I made it to the turnaround spot in the lead and began to see my fellow racers. They were so supportive, giving me the “thumbs-up” sign and saying things like “good job”. It made me feel good knowing they were so kind to me.
I crossed the finish line first in a time of 19:01 (6:08 mile pace), a half minute better than my previous time of 19:31 that I ran at the Harvest 5K. I was greeted by a supportive race staff as well as the people of Rockford. God has been really good to me and I praise him for giving me the ability to run when so many people are unable to.
Mr. Larson was the first of the Larson clan to cross in a time of 24:07 (7:47 mile pace), good for third place in his age group.

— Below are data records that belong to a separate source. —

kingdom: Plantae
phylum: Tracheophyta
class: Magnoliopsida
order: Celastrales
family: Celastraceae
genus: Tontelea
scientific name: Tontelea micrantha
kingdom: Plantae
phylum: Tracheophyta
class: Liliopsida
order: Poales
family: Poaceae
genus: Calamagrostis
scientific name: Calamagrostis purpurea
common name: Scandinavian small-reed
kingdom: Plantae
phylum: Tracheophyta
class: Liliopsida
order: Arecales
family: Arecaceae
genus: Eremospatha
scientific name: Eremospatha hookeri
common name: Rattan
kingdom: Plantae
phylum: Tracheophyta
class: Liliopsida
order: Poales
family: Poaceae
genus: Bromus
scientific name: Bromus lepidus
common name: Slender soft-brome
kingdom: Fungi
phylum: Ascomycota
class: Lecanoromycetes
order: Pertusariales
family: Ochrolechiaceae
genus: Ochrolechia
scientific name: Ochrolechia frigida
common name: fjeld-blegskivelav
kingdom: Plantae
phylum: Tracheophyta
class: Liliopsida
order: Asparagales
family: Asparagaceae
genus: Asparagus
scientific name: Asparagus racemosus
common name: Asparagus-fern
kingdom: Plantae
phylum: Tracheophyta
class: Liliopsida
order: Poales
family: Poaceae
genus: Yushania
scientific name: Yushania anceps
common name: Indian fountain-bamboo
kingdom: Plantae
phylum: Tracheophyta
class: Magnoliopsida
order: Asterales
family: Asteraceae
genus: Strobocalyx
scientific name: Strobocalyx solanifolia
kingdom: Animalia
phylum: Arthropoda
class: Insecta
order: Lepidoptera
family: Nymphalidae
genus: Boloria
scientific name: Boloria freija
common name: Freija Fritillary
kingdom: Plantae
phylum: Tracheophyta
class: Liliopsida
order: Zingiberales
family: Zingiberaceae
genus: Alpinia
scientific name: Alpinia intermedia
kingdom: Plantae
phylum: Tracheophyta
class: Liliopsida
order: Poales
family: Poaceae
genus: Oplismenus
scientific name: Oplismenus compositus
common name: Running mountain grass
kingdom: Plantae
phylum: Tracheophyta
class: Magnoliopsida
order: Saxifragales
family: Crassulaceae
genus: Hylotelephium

Ellen came in next with a time of 26:37 (8:35 mile pace), good for second place in her age group. She improved upon her Harvest 5K time of 27:13 by 37 seconds! I was really proud of her improvement in this race and that it was the second straight race she placed in her age group!
|Ellen and I after the race.|
Mrs. Larson came in at 28:32 (9:12 mile pace) and set a personal-best for her 5K time while also placing in her age group.
Perhaps the most memorable and funny part of the race had to do with Margaret’s 5K race. Apparently Margaret has a problem with circulation to her foot, and after running two miles in the race, her foot fell asleep. She had to stop and try to wake her foot back up. One must ask: how does your foot fall asleep while running? It bewilders me to this day, but it made for a good story and trying to imagine Margaret stomping her foot against a pole on the side of the road, trying to get it to wake up.
The awards ceremony was held in Davis Park, and it was cool because after receiving our medals, we got to meet a mom and her son who were contestants on the show. Overall, the whole experience was great because you got to see joy on people’s faces as they crossed the finish line. In most races, people looked exhausted at the finish line. However, the Biggest Loser race was full of people happy to accomplish the 5K or 15K.
After the race, we indulged in a delicious breakfast at Stockholm Inn that really hit the spot.